Now it comes to choosing your fish. Always select brightly colored, active specimens that are up in the water column. If a male is having trouble swimming with a huge tail dragging on the bottom, he’s not the fish you want. Guppies always swim with their fins erect. Avoid those with clamped fins. You can find as many as a dozen different varieties of guppies at your local independent fish store and hundreds of varieties online. 
 
Most folks find that the best place to get good-quality fish is at a local aquarium club, where they can meet local breeders. Attend club auctions or swaps, and you should be able to find an almost overwhelming number of choices. You can also join the International Fancy Guppy Association (IFGA), where you’ll be able to find show-quality stock. But if you’re just looking for colorful fish, your local fish store should be more than able to help. 
 
Most of the time guppies are sold as either pairs or trios. If you have the option, start with a couple of trios of the same variety. The extra females help spread the males’ affections around so that no single female is getting all the attention all of the time. If you’re not interested in breeding, set up a tank of just males, which can be spectacular. Often breeders are more than happy to sell off their excess males, as that will leave them with more females for their own breeding projects or for other customers wanting trios instead of pairs. 
 
Most of the guppies available today are known as veiltails or delta tails. Both males and females have large, colorful tails, and nowadays many females are almost as brightly colored as the males. Guppies can have bodies that are half black, solid black, gold, albino, solid red albino, blue, snakeskin with different color backgrounds and black spots, metallic blue, and many other colors. 
Their fins can be colored the same as the body as in solid red, solid blue, or solid black, or they can be different colors like half-black pastels, snakeskin bodies with yellow, red, white, or blue unpaired fins, or literally hundreds of other color combinations.

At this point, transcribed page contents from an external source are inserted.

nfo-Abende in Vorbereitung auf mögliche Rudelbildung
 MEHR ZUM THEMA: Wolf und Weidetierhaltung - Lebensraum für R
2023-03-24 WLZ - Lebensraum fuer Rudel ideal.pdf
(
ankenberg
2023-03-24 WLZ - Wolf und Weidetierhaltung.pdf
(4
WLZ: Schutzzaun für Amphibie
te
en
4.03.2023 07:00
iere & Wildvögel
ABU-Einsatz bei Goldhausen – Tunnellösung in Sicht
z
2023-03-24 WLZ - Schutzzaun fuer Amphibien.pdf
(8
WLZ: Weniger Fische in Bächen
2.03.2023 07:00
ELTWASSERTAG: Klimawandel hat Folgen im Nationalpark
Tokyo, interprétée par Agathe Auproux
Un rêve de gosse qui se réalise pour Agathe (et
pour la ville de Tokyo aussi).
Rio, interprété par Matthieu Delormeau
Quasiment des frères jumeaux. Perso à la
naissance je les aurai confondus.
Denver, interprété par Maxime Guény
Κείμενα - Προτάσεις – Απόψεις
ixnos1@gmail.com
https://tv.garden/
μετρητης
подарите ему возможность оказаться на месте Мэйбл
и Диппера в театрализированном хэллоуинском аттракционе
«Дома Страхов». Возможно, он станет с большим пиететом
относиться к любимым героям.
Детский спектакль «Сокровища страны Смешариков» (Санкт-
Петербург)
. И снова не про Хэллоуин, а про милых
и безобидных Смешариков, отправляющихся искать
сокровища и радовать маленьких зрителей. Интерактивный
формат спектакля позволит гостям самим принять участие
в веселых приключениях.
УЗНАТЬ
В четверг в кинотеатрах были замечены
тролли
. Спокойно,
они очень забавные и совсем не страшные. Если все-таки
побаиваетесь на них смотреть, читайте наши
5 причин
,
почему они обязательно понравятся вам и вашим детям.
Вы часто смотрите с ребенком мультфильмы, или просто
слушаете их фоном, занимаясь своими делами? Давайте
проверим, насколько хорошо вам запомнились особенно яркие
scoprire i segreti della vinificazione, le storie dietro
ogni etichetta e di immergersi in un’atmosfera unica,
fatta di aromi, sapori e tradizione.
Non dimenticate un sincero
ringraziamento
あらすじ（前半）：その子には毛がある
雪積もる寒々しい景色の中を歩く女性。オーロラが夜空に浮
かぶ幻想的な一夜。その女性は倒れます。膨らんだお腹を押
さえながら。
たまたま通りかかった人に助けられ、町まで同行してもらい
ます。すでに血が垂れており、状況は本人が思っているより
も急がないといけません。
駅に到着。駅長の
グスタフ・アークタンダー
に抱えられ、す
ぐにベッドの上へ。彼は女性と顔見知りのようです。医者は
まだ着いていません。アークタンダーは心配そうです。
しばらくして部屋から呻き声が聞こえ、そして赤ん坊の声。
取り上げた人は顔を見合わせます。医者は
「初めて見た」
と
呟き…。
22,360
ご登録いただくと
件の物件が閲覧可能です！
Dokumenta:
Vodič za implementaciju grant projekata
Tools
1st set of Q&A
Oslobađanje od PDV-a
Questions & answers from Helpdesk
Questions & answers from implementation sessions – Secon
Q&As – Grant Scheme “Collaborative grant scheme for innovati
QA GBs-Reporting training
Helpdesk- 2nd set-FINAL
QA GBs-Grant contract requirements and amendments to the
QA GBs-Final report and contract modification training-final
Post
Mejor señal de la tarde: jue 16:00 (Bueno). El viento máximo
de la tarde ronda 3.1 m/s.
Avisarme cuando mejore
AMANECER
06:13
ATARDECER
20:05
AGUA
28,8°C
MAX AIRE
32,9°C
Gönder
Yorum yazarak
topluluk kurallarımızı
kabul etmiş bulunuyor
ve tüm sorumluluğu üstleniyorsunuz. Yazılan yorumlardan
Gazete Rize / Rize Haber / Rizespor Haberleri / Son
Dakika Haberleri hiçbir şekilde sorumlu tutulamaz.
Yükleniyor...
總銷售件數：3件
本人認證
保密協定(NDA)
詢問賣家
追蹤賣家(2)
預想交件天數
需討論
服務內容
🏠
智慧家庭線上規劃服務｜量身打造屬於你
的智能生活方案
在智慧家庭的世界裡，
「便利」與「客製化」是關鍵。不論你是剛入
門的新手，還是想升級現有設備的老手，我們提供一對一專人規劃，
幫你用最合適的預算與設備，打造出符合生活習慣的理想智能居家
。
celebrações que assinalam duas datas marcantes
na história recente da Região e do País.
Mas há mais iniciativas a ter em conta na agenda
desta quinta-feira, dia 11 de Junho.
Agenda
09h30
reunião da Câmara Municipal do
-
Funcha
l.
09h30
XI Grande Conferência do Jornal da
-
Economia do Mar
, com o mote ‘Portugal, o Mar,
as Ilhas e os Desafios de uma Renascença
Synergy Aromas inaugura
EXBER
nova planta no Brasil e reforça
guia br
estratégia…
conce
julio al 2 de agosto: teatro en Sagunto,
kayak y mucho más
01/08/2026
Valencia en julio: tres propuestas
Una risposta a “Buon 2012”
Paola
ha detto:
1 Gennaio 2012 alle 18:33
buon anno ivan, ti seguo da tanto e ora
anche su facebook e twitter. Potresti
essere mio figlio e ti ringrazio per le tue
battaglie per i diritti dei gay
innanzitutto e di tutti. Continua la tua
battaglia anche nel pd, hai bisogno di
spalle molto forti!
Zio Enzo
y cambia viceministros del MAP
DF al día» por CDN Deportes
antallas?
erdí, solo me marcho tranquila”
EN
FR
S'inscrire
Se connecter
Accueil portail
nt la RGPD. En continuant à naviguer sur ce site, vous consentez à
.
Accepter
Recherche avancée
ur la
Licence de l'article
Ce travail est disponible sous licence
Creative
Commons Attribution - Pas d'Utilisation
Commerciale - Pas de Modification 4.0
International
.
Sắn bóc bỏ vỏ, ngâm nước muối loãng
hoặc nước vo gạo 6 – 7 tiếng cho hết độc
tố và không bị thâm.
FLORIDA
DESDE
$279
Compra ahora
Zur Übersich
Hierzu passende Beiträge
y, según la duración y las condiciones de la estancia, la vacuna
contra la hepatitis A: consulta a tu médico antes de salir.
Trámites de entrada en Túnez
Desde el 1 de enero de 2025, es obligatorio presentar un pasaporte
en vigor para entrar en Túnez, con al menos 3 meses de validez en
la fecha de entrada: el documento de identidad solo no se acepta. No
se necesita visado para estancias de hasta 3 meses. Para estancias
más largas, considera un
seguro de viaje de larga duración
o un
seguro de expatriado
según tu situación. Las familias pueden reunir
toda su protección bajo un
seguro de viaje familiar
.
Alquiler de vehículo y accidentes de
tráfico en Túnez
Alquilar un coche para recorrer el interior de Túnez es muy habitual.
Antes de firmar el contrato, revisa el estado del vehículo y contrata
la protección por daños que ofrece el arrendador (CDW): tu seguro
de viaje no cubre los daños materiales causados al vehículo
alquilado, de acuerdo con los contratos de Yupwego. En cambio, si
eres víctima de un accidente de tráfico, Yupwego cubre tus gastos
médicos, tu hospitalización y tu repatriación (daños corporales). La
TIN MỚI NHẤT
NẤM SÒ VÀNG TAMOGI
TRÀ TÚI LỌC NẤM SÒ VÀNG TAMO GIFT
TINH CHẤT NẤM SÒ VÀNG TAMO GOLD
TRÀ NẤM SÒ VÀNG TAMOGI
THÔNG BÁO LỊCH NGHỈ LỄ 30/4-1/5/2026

Usually, the more desirable fish have matching dorsal and caudal fins, but some folks enjoy the mixed colors. 
 
Speaking of caudal fins, there is an almost endless variety of patterns of ray development. In addition to delta and veiltails, there are halfmoons that have massive, half-moon-shaped tails; fantails that are a bit smaller than veil/delta tails; scarf tails (or flagtails) that are elongate and straight; lyretails with several of both the upper and lower rays of the caudal extended; upper swords, lower swords, and double swords with just a few rays of the caudal extended, sometimes as long as the fish’s body; pintails and speartails that have the center rays extended in different patterns; and roundtails, which are similar in shape to a wild fish’s tail. There are even crowntails that have every caudal ray extended.
 

A Guppy (or Lots of Them) for Everyone

There truly is a guppy to suit just about anyone’s taste. New color patterns and fin shapes appear all of the time as breeders strive to perfect their particular strain or try something new. Who knows? You could even be the person who comes out with the next popular variety! That’s just one of the many great things about the gorgeous guppies.

 
And, as always, don’t forget to spend some time just sitting and watching your guppies. I guarantee it will put a smile on your face and help your troubles melt away.